For my third blog installment on graphic formats, I will go over raster graphics.
Have you ever noticed when you zoom into an image or try to make one bigger that it gets grainy or pixelated or when you print some images they print blurrier than they appear on your screen? That is because these images are raster graphics and are a set size based on the number of pixels it contains and how dense those pixels are on a grid.
Typically, the size is measured in dots per inch (DPI) or pixels per inch (PPI), which are essentially the same thing. As I discussed in Part I of this series, 72 DPI is typically referred to as a low-resolution image and is more commonly used in digital/web formats. 72 DPI images do not work well in print formats. Instead 300 DPI resolution is best for print and is considered high resolution.
Therefore, pulling images off the internet or using your snipping tool is not sufficient for quality, professional-looking print artwork (not to mention you likely are using an image to which you have zero rights, but that is a whole other blog topic). There is also no magic tool for adding pixels or converting a small, low-resolution image to a larger, higher-resolution image.

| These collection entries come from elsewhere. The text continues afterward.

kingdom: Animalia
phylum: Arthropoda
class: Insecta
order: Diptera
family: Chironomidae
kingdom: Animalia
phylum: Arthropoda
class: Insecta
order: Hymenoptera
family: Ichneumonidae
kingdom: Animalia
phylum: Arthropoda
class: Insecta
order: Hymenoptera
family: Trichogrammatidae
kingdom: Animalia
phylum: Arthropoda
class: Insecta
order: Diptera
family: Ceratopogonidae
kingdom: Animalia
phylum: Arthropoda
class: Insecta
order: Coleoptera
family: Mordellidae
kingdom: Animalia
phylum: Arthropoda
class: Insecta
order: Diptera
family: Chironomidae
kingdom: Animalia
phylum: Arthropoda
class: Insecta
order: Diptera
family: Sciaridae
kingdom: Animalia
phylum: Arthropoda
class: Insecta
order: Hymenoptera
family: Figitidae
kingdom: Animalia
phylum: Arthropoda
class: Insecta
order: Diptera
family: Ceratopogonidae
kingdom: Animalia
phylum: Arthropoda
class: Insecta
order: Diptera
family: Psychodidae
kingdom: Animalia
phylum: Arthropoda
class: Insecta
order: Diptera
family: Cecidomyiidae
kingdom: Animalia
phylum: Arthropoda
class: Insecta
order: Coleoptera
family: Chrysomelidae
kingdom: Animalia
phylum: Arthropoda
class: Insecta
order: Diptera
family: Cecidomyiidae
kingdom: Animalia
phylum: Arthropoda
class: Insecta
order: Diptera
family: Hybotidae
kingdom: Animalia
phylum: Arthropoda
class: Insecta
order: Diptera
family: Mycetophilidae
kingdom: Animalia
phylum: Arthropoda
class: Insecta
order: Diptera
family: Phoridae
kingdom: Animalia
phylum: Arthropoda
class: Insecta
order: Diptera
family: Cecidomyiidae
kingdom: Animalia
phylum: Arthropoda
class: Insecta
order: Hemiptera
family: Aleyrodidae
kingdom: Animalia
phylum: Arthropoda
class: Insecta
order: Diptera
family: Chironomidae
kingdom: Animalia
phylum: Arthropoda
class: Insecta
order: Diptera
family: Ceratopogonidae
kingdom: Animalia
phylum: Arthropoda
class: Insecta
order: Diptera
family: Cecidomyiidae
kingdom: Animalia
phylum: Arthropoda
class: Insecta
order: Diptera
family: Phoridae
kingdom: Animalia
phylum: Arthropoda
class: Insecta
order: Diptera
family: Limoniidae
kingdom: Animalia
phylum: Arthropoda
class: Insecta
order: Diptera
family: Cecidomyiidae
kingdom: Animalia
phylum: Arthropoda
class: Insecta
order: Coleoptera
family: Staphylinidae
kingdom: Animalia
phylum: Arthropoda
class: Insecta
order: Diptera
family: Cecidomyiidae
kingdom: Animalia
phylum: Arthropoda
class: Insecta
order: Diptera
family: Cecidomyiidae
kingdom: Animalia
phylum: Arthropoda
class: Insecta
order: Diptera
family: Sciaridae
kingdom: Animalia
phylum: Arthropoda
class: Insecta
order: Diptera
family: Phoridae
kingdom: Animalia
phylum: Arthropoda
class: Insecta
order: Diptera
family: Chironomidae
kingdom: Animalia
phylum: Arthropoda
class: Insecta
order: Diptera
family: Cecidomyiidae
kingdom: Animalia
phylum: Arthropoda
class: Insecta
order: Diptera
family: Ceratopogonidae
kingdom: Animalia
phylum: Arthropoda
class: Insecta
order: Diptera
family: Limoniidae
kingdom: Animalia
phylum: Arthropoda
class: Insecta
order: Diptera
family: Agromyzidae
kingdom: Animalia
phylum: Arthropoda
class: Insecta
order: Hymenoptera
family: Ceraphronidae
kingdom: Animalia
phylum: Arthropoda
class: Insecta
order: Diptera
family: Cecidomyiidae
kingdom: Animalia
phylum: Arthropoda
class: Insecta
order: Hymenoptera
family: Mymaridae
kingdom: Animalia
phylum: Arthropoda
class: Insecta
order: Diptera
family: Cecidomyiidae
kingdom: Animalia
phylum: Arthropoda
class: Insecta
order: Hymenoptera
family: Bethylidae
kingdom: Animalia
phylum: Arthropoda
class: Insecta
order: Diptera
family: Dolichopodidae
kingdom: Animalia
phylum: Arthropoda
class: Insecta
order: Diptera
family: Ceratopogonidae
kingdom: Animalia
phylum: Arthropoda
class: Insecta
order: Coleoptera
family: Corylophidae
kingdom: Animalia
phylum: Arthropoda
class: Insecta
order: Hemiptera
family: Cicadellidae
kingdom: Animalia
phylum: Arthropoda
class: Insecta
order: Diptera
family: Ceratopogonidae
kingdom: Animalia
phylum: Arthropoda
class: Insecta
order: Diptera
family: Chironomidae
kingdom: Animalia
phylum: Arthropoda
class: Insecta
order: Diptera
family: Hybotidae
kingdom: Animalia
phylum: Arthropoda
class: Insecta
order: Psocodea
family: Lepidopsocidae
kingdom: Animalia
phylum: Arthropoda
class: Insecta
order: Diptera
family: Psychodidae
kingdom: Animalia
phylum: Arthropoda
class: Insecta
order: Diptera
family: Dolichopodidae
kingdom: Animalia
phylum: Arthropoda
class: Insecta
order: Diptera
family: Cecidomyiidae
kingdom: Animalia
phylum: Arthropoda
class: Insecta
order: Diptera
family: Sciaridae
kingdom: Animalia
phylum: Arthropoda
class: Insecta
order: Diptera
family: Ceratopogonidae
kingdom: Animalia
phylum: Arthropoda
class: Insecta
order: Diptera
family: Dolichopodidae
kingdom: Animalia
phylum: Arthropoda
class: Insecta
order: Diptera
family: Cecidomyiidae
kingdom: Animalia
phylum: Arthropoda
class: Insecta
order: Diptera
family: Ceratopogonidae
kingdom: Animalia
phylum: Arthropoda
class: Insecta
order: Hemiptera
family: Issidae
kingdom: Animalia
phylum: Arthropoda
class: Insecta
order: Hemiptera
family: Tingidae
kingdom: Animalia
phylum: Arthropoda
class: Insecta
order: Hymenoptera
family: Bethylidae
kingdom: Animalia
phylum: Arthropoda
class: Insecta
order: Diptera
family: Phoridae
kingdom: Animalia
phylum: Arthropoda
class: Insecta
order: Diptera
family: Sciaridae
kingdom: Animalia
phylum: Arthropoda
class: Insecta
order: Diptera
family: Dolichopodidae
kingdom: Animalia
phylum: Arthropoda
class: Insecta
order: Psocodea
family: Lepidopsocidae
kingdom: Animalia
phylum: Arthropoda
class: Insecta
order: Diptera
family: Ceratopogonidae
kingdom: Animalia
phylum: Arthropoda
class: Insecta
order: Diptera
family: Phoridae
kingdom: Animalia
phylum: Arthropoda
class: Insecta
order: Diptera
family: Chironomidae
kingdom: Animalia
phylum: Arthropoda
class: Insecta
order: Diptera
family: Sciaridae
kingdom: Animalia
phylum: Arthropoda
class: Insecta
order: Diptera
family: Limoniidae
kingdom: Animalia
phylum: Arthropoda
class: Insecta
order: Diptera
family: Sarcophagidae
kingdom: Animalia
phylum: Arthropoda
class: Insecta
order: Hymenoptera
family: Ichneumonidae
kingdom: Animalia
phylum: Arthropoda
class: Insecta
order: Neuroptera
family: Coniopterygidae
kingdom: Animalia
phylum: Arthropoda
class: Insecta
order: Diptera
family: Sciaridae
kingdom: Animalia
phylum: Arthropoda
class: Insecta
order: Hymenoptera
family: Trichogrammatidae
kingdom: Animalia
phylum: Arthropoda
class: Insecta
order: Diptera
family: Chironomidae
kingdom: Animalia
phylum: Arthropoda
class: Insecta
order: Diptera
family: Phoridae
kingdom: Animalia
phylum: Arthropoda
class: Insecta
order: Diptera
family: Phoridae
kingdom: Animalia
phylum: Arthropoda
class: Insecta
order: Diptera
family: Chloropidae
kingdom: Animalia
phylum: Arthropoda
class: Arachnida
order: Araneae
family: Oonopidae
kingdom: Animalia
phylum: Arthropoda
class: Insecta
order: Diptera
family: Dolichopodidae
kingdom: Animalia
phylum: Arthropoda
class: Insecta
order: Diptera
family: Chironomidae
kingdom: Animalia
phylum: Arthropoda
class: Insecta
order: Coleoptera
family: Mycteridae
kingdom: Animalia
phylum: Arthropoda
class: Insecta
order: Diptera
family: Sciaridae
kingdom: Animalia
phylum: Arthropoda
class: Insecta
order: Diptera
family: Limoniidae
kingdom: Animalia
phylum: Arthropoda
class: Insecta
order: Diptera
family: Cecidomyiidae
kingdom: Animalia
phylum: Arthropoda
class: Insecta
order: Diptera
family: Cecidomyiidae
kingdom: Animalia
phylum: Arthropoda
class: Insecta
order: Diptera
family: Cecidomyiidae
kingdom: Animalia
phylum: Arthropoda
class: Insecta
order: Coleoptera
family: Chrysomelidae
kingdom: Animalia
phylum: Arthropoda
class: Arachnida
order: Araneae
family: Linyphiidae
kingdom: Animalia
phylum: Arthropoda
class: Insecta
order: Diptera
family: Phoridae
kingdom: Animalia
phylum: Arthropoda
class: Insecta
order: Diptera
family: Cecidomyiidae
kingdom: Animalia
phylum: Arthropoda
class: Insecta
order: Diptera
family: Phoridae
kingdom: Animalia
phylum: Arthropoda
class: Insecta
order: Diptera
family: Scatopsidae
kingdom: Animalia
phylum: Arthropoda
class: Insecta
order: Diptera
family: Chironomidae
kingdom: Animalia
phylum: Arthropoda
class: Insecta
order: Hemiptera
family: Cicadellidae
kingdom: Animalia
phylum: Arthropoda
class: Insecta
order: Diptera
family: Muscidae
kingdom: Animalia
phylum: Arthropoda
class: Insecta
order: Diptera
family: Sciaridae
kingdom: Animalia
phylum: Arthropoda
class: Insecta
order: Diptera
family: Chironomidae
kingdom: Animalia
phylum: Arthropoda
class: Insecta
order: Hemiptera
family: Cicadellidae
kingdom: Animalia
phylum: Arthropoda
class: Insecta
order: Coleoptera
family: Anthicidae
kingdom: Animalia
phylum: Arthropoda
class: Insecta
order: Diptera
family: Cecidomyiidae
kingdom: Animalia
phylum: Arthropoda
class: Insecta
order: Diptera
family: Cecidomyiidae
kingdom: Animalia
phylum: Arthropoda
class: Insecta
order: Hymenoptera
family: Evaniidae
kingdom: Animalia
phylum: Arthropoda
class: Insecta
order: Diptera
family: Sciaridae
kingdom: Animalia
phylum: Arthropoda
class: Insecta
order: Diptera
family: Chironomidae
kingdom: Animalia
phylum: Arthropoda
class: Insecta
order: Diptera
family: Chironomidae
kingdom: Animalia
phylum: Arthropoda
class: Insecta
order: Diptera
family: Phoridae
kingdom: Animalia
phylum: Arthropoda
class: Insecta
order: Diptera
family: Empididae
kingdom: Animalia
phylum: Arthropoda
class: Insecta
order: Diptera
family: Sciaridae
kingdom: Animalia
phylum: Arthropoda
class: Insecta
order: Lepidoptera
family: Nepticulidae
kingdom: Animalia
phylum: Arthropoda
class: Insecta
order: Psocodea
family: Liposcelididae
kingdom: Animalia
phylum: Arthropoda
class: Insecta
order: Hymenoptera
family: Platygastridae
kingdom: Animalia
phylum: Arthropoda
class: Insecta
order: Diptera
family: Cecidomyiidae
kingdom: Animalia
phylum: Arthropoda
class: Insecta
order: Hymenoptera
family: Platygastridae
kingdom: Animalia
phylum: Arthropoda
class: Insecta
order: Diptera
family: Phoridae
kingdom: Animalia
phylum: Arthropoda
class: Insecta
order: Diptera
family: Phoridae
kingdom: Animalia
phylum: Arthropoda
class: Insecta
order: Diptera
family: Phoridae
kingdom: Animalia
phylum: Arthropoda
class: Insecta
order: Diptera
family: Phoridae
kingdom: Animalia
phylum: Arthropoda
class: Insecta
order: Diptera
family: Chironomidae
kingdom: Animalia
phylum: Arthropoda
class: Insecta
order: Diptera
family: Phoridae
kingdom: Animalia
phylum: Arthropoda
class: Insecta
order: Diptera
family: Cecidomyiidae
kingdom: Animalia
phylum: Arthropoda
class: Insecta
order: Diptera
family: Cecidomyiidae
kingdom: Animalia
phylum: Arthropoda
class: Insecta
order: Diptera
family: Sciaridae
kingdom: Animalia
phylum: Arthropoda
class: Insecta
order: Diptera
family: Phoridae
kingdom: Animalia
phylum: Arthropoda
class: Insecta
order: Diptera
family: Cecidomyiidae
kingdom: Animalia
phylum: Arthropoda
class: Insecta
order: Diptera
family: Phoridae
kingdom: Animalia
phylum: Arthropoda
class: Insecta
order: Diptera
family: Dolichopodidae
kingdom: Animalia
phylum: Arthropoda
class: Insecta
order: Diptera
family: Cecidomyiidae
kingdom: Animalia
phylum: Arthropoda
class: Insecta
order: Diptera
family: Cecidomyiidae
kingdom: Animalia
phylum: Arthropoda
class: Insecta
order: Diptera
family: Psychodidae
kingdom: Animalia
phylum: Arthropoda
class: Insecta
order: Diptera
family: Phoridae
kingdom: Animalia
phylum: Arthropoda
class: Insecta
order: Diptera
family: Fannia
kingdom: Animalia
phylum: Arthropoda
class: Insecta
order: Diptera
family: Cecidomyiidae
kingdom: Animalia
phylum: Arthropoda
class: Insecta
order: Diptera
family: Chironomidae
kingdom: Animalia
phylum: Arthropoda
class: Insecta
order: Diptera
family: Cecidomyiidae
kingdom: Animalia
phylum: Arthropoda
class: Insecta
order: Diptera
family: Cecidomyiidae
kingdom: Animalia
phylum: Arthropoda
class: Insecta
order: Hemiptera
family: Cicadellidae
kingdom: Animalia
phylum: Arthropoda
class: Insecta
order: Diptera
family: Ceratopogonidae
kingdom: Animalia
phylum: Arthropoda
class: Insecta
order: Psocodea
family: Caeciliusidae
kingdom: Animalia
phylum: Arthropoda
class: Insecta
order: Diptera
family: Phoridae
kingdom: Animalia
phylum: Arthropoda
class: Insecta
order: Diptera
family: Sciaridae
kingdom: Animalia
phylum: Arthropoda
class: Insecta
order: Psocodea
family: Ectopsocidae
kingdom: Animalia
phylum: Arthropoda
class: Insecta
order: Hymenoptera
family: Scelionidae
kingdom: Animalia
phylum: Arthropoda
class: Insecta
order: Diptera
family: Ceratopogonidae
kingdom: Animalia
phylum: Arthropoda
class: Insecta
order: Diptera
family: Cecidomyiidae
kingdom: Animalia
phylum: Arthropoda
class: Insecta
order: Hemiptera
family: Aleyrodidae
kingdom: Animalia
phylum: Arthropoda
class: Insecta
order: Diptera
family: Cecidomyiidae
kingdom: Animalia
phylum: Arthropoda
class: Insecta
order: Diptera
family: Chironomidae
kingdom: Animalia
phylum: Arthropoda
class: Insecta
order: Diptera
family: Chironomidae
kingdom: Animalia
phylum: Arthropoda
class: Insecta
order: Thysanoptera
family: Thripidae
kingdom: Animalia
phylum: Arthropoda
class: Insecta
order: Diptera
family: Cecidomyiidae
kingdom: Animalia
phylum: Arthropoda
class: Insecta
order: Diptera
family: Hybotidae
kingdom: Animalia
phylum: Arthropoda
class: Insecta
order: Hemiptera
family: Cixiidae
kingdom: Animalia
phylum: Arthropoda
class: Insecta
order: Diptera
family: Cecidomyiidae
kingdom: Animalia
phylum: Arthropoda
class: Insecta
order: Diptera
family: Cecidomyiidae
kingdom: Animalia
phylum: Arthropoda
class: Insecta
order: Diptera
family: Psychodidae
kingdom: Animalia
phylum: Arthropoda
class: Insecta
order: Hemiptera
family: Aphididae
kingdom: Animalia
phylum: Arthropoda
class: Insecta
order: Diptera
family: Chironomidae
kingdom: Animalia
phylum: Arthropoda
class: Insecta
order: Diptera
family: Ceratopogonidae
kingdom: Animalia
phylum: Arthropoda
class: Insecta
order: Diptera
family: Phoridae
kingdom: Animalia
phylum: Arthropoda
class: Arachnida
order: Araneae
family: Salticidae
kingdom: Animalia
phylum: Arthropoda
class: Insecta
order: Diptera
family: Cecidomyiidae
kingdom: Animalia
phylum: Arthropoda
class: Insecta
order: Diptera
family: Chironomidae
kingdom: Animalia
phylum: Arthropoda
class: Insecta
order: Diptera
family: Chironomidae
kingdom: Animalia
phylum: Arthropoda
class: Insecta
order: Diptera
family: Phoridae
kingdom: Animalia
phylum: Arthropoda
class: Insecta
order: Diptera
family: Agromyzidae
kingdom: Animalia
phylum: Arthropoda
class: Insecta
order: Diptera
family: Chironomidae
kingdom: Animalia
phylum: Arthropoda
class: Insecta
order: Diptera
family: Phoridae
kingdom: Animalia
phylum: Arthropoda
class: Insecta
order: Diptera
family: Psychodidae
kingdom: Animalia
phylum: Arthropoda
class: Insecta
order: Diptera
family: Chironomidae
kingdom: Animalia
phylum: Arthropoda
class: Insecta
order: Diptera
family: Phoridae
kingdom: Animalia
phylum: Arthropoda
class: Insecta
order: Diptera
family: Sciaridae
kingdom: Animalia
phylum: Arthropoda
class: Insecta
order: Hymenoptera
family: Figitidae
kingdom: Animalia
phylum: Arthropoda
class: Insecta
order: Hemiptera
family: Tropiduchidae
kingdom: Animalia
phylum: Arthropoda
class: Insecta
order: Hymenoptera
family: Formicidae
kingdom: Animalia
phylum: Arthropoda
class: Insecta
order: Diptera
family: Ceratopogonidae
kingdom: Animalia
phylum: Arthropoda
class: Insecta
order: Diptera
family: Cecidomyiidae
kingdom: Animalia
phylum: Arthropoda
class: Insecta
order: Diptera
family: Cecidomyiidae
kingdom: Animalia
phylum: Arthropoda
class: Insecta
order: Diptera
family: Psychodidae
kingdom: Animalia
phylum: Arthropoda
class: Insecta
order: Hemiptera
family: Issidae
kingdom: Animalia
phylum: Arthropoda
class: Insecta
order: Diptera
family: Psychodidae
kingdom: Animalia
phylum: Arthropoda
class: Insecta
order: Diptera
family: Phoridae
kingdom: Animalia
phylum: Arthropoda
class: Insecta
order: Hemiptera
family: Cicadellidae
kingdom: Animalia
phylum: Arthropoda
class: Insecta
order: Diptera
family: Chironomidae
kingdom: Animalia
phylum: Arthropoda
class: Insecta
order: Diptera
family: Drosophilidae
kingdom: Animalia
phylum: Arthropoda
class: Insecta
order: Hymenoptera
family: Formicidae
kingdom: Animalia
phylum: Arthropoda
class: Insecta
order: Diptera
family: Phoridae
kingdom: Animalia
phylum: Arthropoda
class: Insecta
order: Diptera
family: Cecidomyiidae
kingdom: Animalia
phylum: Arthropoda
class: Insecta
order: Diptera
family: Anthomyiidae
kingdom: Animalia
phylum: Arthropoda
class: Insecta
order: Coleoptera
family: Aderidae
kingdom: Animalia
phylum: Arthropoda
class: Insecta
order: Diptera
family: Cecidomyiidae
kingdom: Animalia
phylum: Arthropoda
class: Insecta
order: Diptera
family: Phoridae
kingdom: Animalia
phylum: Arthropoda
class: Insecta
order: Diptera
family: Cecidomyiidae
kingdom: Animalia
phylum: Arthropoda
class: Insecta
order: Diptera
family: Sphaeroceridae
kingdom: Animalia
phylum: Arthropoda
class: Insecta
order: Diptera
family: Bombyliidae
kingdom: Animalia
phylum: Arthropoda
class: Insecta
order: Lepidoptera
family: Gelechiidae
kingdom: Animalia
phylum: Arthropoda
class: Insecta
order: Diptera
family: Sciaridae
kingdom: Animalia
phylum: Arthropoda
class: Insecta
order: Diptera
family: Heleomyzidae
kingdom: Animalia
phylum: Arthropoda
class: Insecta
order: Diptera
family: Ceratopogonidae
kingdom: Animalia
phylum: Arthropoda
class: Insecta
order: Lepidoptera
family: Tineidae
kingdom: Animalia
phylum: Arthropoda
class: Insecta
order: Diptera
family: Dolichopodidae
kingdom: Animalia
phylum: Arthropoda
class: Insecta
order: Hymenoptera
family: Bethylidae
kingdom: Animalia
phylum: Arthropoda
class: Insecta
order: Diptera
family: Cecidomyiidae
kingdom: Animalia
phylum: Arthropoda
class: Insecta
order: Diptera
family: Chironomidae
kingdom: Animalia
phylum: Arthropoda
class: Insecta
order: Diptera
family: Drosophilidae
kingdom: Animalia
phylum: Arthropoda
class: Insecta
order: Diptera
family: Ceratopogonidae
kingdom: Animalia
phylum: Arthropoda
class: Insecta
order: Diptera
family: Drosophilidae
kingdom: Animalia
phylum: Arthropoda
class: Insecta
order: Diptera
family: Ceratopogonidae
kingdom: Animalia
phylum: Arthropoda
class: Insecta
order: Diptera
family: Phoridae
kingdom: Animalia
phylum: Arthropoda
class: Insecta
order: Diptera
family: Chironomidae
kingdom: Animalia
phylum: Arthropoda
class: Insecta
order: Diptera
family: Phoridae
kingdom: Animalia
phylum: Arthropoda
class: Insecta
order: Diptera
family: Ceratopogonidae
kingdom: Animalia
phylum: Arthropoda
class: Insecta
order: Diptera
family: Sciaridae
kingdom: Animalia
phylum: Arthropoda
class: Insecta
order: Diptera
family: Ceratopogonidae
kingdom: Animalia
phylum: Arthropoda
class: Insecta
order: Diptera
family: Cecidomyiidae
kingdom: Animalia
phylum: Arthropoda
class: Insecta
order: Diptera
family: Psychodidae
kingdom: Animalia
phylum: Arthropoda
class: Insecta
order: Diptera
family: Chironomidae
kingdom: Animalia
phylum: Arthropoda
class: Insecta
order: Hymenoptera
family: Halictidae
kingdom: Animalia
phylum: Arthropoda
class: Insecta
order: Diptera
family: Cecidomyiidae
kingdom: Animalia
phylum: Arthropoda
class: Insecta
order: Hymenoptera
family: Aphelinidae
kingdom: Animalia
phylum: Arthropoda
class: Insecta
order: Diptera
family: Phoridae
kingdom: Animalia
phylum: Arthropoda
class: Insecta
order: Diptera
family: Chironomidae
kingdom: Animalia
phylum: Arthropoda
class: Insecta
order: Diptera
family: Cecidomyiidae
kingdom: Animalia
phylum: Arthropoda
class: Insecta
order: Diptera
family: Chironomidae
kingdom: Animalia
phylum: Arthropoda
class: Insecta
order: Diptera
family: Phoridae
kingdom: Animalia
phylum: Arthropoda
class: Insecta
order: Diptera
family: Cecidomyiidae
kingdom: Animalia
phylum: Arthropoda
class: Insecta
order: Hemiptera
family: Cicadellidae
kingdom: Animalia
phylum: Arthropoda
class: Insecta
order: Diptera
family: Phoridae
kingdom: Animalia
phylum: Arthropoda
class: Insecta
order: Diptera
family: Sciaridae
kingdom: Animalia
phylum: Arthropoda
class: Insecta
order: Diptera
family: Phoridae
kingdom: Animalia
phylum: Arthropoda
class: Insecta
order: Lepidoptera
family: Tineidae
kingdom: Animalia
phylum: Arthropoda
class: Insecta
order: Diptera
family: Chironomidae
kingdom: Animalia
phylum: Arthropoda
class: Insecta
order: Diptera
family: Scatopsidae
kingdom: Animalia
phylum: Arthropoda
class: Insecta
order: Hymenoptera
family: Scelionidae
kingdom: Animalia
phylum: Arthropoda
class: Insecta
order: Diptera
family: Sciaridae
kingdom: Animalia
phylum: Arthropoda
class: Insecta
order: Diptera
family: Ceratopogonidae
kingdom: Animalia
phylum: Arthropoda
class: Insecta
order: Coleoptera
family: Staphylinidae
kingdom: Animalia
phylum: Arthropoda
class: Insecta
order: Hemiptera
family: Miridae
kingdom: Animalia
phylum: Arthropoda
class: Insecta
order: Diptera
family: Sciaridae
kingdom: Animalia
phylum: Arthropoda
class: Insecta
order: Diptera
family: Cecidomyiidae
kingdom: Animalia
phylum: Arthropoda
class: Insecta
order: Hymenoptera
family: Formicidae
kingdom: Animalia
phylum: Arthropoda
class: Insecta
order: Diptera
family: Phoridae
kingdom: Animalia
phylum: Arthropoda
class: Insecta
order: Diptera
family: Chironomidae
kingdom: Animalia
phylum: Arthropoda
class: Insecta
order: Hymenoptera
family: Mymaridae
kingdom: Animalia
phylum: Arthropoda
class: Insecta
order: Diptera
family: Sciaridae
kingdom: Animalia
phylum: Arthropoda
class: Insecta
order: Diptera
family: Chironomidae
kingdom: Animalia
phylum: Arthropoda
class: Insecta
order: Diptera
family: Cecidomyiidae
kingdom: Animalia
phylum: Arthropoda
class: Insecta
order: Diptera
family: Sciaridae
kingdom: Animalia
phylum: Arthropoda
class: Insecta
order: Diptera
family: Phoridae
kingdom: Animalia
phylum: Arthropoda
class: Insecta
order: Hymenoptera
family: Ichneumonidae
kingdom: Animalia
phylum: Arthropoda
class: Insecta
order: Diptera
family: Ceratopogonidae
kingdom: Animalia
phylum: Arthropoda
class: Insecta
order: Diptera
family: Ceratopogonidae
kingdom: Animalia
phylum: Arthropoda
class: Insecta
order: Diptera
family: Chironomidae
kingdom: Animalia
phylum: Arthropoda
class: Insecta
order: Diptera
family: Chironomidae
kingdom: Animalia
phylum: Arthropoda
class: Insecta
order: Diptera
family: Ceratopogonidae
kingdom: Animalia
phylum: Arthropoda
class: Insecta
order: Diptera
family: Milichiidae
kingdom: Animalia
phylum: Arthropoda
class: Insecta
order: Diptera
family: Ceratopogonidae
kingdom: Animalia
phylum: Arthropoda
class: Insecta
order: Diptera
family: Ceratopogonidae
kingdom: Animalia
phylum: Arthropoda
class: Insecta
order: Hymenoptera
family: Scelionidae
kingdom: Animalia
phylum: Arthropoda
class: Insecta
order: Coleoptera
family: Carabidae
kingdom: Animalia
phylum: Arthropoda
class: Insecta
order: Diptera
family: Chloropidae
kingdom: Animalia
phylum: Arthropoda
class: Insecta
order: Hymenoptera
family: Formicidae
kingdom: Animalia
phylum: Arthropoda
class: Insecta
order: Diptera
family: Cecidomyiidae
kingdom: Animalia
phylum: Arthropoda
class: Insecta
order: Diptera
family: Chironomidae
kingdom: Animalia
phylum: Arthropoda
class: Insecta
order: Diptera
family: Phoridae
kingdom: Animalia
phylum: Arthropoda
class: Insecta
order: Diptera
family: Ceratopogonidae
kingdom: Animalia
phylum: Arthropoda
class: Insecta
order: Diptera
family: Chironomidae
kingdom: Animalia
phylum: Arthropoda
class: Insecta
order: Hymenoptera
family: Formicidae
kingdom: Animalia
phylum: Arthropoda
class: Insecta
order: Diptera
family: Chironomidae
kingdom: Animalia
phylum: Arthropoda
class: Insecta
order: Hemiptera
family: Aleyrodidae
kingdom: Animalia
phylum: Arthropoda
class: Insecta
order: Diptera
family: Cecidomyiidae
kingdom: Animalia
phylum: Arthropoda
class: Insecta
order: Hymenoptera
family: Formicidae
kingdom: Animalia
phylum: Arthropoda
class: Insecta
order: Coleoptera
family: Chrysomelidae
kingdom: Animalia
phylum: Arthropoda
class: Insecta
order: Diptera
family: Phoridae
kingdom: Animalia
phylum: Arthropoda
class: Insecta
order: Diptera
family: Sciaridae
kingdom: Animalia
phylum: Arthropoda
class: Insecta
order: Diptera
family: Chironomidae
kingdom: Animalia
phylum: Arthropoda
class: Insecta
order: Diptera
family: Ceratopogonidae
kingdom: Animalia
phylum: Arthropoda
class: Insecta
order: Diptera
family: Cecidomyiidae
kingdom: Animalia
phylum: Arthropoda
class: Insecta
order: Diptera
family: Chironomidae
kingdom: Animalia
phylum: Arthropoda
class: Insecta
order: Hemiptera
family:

Common raster graphic file formats and uses are as follows:
JPEG (or JPG) - Joint Photographic Experts Group
JPEGs are very common, and probably the graphic file type with which most people are familiar. These images are a rectangular shape and have a non-transparent background, usually white for images that do not fill the entire rectangular space, such as a logo. JPEGs can be used for digital/web formats at a low-resolution as well as in print formats at a high-resolution.